Content starts

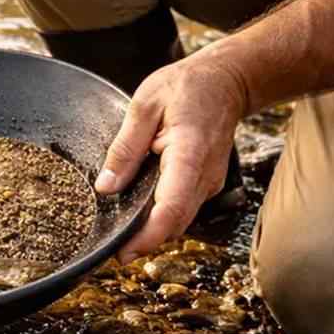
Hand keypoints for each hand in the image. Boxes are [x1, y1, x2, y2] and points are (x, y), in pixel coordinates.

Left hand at [95, 51, 247, 263]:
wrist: (226, 81)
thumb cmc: (185, 88)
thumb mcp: (143, 106)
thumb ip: (124, 148)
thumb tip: (106, 187)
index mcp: (188, 153)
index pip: (170, 207)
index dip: (148, 236)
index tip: (124, 252)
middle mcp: (204, 175)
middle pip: (175, 223)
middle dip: (145, 242)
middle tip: (112, 252)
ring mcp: (209, 182)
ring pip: (180, 220)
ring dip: (153, 232)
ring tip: (121, 236)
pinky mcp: (206, 183)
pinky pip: (183, 208)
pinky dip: (162, 217)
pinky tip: (139, 214)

Content ends

**Exercise instructions:** Look for the line that contains "thumb ip: (124, 148)" in the entries above. Set it down, along with all later lines, exactly as written.

**Answer to the problem:**
thumb ip: (124, 148)
thumb tip: (106, 187)
index mcp: (188, 153)
index pip: (170, 207)
index dip: (148, 236)
index tip: (124, 252)
middle mcp: (204, 175)
middle pip: (175, 223)
middle dip: (145, 242)
middle tip: (112, 252)
ring mcp: (209, 182)
ring pip: (180, 220)
ring dip: (153, 232)
ring tip: (121, 236)
pinky mcp: (206, 183)
pinky pip: (183, 208)
pinky dip: (162, 217)
pinky tip: (139, 214)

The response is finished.